On 29 April, the Director-General of the Martynas Mažvydas National Library of Lithuania Prof. Dr. Renaldas Gudauskas participated at an online European Humanities Conference, the theme of which was “Can University subsist without the Humanities? Humanities as founders of the University Project”.
Prof. Dr. Renaldas Gudauskas has been invited to participate at the Conference as a member of the Executive Committee of the International Council for Philosophy and Human Sciences (CPSH, for the 2021–2024 term of which he was elected in December of the previous year.

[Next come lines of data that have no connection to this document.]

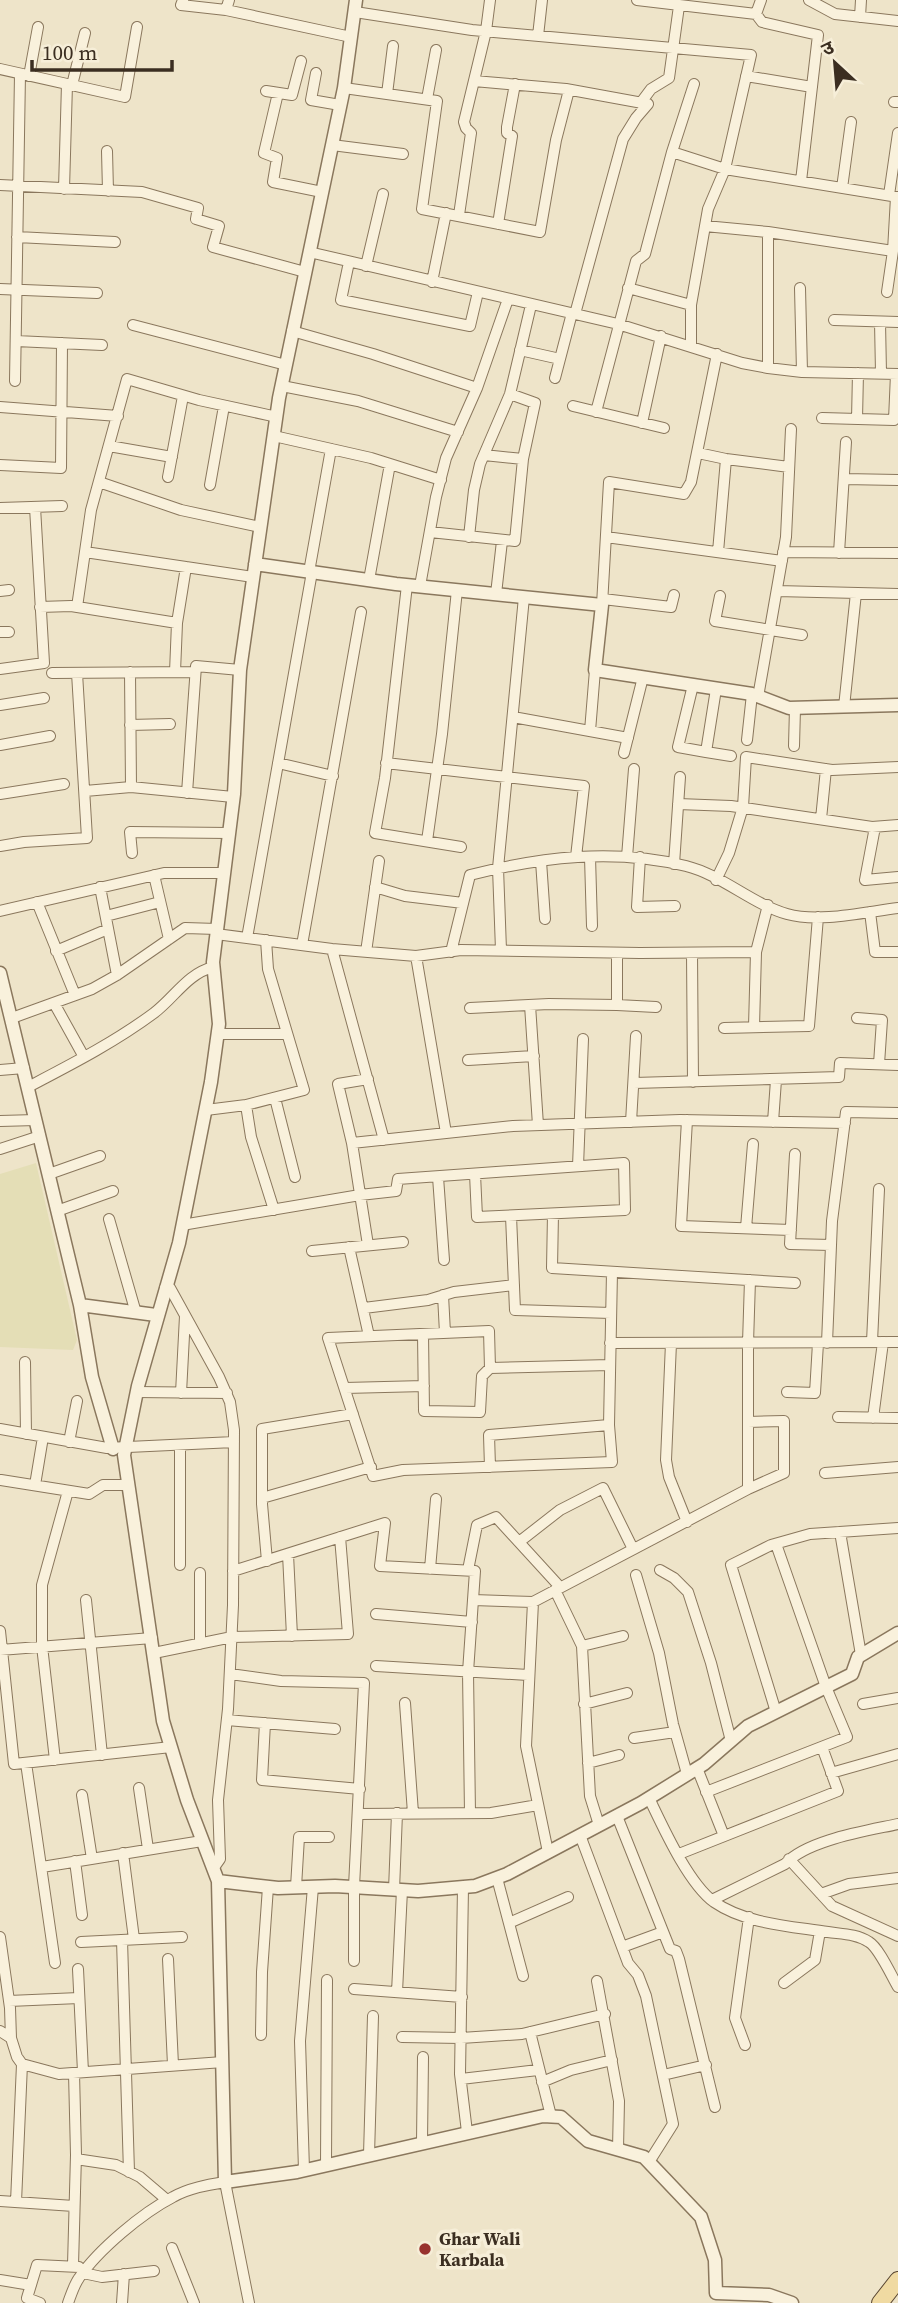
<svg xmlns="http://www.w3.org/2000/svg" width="898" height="2303" font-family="'Source Serif 4','Noto Sans Devanagari',serif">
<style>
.farmland{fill:#e4deb6}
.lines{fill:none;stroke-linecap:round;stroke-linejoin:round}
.minor-casing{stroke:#8a775d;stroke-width:12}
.tertiary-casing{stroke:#8a775d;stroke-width:15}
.primary-casing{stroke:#584531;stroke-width:18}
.minor{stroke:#f9f1dc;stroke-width:10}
.tertiary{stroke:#f9f1dc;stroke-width:12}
.primary{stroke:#f0daa2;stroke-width:16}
.poi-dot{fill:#98322e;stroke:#f6eed8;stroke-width:2.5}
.labels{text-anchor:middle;stroke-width:7;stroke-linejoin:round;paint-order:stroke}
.poi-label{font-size:18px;font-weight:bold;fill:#3b2e21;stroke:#f6eed8;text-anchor:start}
</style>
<rect width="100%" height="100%" fill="#eee4c9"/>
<path class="farmland" d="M36 1163 77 1340 73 1350 0 1347V1174Z"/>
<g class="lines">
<g class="minor-casing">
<path id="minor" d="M183 0 181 5 226 10 351 37
M637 0 756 14 762 22 818 35 801 181
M809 0 835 14 898 21
M226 10 229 0
M355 12 472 30 751 55 725 169 708 209 691 305V345
M756 14 761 0
M860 17 861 0
M538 36 542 0
M0 69 125 97 137 27
M316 73 311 100 340 105
M29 76 38 27
M746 76 812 87
M474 81 566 89 648 104 636 118 623 139 575 314
M72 85 85 33
M344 88 437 101 422 209 540 232 556 140 569 90
M266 91 292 95 301 61
M278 93 264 153 277 158 273 182 322 192
M387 94 393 46
M427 99 436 50
M642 101 651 89 669 78 679 6
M894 102H898
M332 145 403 154
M107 151 108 191
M672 152 725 169 898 197
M0 185 142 192 198 208 196 219 219 226 213 247 305 272
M842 188 851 122
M64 189 67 84
M889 195 898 133
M459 215 471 133 466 128 464 122 486 31 490 0
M498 224 512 136 507 133V127L515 84
M705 226 768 232 893 251
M17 237 115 242
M309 252 618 324 742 363 768 368 802 372 898 374
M349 262 341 300 470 326 478 292
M366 266 383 194
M432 282 446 213
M628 288 691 305
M800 288 802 372
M0 289 97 293
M887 292 893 251 896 197
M834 320 898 322
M880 322 881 373
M133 325 286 365
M292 331 373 354 477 388
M16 341 102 345
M520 350 560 359
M768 368V232
M555 378 572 313
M15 381 20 74
M282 386 358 401 458 432
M573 406 664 428
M0 407 118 416
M596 412 636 261 645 254 672 152 694 84
M822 418 894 420 896 374
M857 419 858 373
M642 423 661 336
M274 436 371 458 441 480
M109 446 172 457
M698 453 726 459 789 467
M484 455 523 459
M0 465 61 468 62 343
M168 477 183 396
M844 479 898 480
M99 482 181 510 260 527
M210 485 224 406
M0 508 62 506
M430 532 515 541 523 459 535 403 510 394
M469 537 474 490 480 464 510 394 531 305
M606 537 782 561
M85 552 253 577
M718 552 726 459
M783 552 898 553
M839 553 846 442
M309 572 331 449
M369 580 390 464
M407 585 385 778 375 833 461 847
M420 586 436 497 446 458 477 388 508 299
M0 591 9 590
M777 591 898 594
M496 594 502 541
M720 596 715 621 802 635
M603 599 671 607 674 595
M602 605 609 482 684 494 691 482 717 354
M40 607 71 606 177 623
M77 607 91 510 127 379 199 400 277 417
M0 632H9
M0 669 44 663 35 507
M130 672 131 787
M175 672 177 623 186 567
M52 673 195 672
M693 685 678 747 706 752 716 689
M758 697 786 537 791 429
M0 705 44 698
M844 707 856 593
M513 717 628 738
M130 725 170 724
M590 731 595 670
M747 740 752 694
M0 745 50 736
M794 746 795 708
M706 752 731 756
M624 753 643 677
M278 763 333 776
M386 763 584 786 576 857
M85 791 131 787 233 797
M187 793 196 666 240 670
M0 794 64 784
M678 804 731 806 872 827 898 825
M821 819 826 769
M875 827 865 880 898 877
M427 841 442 734 457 590
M0 846 24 842 87 838 77 673
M132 853 130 832 229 833
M590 857 592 926
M627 857 634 769
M640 857 637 907 675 906
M541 861 545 919
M674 864 680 777
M154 875 169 939
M716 880 729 853 743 807 746 757 832 770 898 767
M100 887 117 975
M375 887 405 896 463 903
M37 902 75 995
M0 911 164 873H224
M870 912 875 952H898
M106 916 160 902
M216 934 332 949 416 956 461 950 640 953 756 952
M247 938 312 572
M302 945 361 612
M332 949 384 1140
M501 950 498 868 524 597
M56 951 108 929
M366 952 379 861
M451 952 470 875C541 857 614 848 686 866 722 875 752 904 787 914 819 923 865 912 898 908
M692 953 693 1082
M416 956 446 1133
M54 1003 84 1057
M530 1005 538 1125
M617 1005 656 1007
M470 1008 549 1004 617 1005V953
M12 1018 92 989 117 975 185 928 217 929
M857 1018 882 1020 879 1064
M754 1027 756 952 768 905
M724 1028 809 1026 818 917
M218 1034H287
M468 1060 534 1056
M0 1070 24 1068
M634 1083 839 1077 840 1063 898 1065
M28 1087C72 1064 115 1042 154 1013 175 997 187 974 213 967
M275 1098 295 1177
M246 1105 251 1137 274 1210
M206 1110 246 1105 304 1090 268 969 266 940
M687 1120 681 1226 791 1230
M0 1121 36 1120
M631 1122 636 1036
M773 1122 776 1080
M352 1143 513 1126 680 1120 845 1123
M0 1149 40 1136
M795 1154 790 1244 831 1245
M578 1166 583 1039
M49 1174 100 1156
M438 1177 444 1260
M57 1211 113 1191
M553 1214 552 1268 795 1283
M511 1216 515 1310 611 1313
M109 1219 136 1313
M182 1225 360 1195 396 1191 398 1179 624 1163 625 1210 477 1217 475 1174
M746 1228 753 1144
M368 1245 352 1143 338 1084 368 1079
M349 1247 369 1336
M312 1251 403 1242
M165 1288H170L219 1377 230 1402 234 1430 233 1605 228 1709 218 1800 220 1859 213 1869
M443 1295 445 1333
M364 1308 428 1300 454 1292 514 1285
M423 1334 424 1411 480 1412 482 1376 490 1368 610 1365
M872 1342 879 1189
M610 1343 898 1342
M671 1343 666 1460 669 1477 687 1522
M827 1343 832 1221 846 1112 898 1113
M25 1362 26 1434
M490 1368 489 1331 328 1338 373 1476 403 1470 612 1462 609 1425 612 1272
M345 1388 424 1386
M137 1392 227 1393
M787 1392 815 1393 818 1343
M181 1393 185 1316
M838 1417 898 1418
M873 1418 883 1342
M0 1429 107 1448 234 1442
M69 1442 77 1401
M490 1467 489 1435 609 1425
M825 1473 898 1467
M1 1480 89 1494 103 1485H129
M35 1485 43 1437
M748 1489V1343L750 1280
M262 1498 371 1467
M840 1532 861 1655
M519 1542 560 1510 603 1488 633 1549
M288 1554 292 1636
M267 1561 262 1504V1429L353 1414
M180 1565V1445
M430 1569 436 1499
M468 1570 477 1525 496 1517 560 1587
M660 1570 674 1578 688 1592 711 1663 731 1741
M233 1571 385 1523 380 1566 475 1571 468 1672 470 1813
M636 1575 659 1653 673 1724 687 1774
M555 1590 582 1646 590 1796 599 1825
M86 1600 102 1755
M473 1600 533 1602 748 1489 784 1473V1421L748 1422
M533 1602 526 1746 548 1852
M376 1614 472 1622
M0 1631 14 1764 171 1747
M200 1644V1573
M582 1646 623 1636
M0 1650 152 1638
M154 1653 232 1637 348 1634 340 1537
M376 1666 528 1675
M230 1674 281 1681 364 1683 354 1887V1961
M405 1703 413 1813
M584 1704 627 1693
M863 1704 898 1698
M776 1712 731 1565 771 1545 810 1534 898 1528
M227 1720 335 1729
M265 1723 262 1780 360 1789
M634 1738 675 1732
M55 1760 42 1646V1585L68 1491
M26 1763 55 1963
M588 1763 619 1755
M697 1768 724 1836
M831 1773 898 1754
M139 1788 148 1849
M706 1792 847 1737 826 1687 776 1544
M82 1795 92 1859
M649 1798C663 1827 688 1883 714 1902 746 1924 790 1926 828 1932 841 1934 857 1934 869 1942 879 1948 891 1975 898 1987
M359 1814 491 1813 538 1805
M617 1816 670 1949 676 1951 679 1959 715 2107
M580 1835 628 1963 638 1975 646 1996 673 2124 649 2162
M123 1853 134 1939
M679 1854 838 1791 822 1747
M789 1859 832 1906 898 1936
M75 1861 82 1915
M42 1867 202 1841
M497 1878 523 1976
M296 1887 299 1837H329
M463 1887 460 2074 467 2132
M394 1890 397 1813
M821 1894 849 1884 898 1878
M712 1900 785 1864C807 1840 866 1831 898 1824
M509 1923 568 1897
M0 1937 10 2008 11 2038
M122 1940 129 2172
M81 1942 182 1937
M622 1947 663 1932
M168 1959 173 2065
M78 1969 83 2072
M597 1981 619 2101 618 2149
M784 1983 815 1960 820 1931
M354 1989 462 1997
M397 1992 402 1890
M9 2001 79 1998
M0 2031 11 2038 17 2057 22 2064 59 2074 223 2062
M530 2032 551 2116
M261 2035 262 1972 268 1887
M402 2037 461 2038 522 2034 605 2014
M745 2045 735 2018 749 1917
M663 2075 706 2065
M461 2079 538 2070
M542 2082 571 2070 612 2060
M422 2142 423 2057
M369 2155 373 2016
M76 2159 116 2165 140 2177 167 2200
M326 2165 327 1980
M304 2170 300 2041 313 1887
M0 2201 74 2206
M16 2202 22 2064
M172 2248 194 2303
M73 2265 76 2155 74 2073
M83 2273 102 2277 154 2271
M0 2280 31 2285
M40 2303 27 2298 37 2265 79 2267
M68 2303C71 2295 74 2285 79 2278 98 2250 142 2213 173 2197 189 2188 207 2185 225 2182L249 2303
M122 2303 124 2274"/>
</g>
<g class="tertiary-casing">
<path id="tertiary" d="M356 0 344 88 279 398 240 670 234 794 213 962 219 1024 211 1082 179 1243 138 1386 124 1455 163 1721 187 1800 218 1881 225 2182 297 2172 543 2116 561 2117 588 2141 644 2157 701 2217 715 2260 716 2293 769 2295 792 2303
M255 564 396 584 602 605 595 670 752 694 789 708 898 705
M0 973 80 1305 156 1315
M80 1305 92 1377 113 1449
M218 1881 278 1888 335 1886 418 1891 475 1886 507 1874 641 1803 704 1764 748 1726 852 1674 858 1657 898 1633"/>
</g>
<g class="primary-casing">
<path id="primary" d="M880 2303 898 2280"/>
</g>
<use href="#minor" class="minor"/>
<use href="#tertiary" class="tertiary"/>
<use href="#primary" class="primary"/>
</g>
<circle class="poi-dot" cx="425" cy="2249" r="7"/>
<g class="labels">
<g class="poi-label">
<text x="439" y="2245">Ghar Wali<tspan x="439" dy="21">Karbala</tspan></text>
</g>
</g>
<g transform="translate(835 63) rotate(334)" stroke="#f6eed8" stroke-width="5" paint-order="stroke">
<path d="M0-5L12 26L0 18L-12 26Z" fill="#3b2e21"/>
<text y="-10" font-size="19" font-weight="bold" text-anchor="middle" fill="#3b2e21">उ</text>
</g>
<path d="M32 60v10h140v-10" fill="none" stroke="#3b2e21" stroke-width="3.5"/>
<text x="42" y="60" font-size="21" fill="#3b2e21" stroke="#f6eed8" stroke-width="5" paint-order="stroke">100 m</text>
</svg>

The European Humanities Conference’s agenda included discussions on what had been done within various academic fields in creating the added value of humanities as well as in contributing to the perspective of the education system, especially in university studies. Even within the concept of a university developed as far back as in the Middle Ages, humanities, which helped to understand the complexity of man, nature and cosmos, played a significant role. As specialisation is gaining momentum and ratings of technical fields is increasing, the significance of humanities at universities is decreasing. In order to remain in line with current social requirements, there have been developed “digital humanities”, which have the purpose to overcome new challenges related to creating progressive knowledge by using the most modern technological resources.
At the conference, Prof. Dr. Renaldas Gudauskas delivered the report “Humanities in the context of strategic integrated science communication“.
To quote Prof. Dr. Renaldas Gudauskas, “Human sciences are essential for understanding the contemporary changes and managing digital complexity and transformation in the 21st century. The strategic direction of universities focuses on the setting of a new agenda for humanities fostering a major epistemological renewal open to diversity, complexity and interaction with other sciences. All science data, information and knowledge are underpinned by research processes. Reliable communication of science and reliable science research are the two sides of the same coin. One without the other will always achieve only mediocre results, if any at all. Such understanding of strategic integrated science communication allows us to create a framework for improving the relationship between science and society. In general, effective communication bridges the gap between humanities and society’s interest. Such approach would assist the assessment of the benefits and risks from an accelerated digitisation.”
The conference was initiated by the University of Alberta (Canada) and Universidade de Madeira (Portugal). Among the conference’s speakers, there were representatives from universities of Coimbra and Minho (Portugal), Pisa (Italy) and Brown University (USA).